* [INFORMATION GIVEN]
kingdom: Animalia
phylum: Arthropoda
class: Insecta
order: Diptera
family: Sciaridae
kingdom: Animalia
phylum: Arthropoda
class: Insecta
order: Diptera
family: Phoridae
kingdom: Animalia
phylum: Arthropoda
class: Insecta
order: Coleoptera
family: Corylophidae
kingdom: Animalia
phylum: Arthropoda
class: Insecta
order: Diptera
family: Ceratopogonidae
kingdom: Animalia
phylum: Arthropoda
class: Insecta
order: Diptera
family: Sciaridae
--
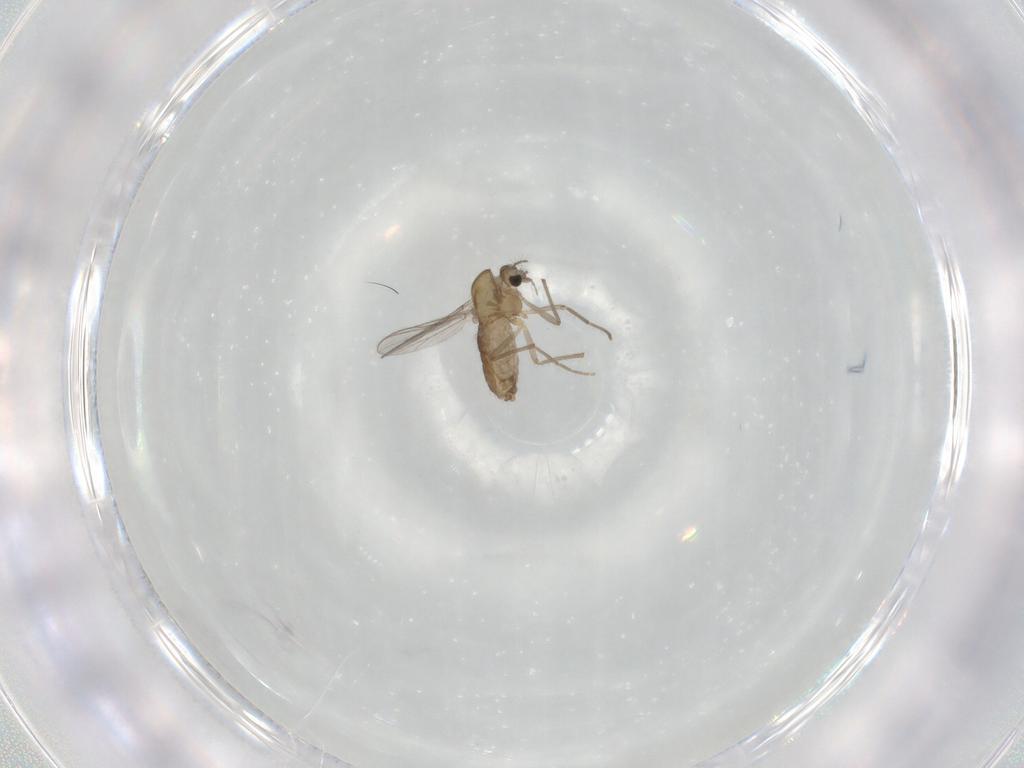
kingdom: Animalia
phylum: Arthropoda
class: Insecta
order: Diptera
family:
--
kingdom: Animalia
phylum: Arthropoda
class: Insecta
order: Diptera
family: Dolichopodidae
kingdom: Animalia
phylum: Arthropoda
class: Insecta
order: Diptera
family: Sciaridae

* [WHAT THE TASK ASKS] Count the lines in the entries above that contain the string "family", and reply with the number alone.

* [SOLUTION TO THIS PROBLEM] 8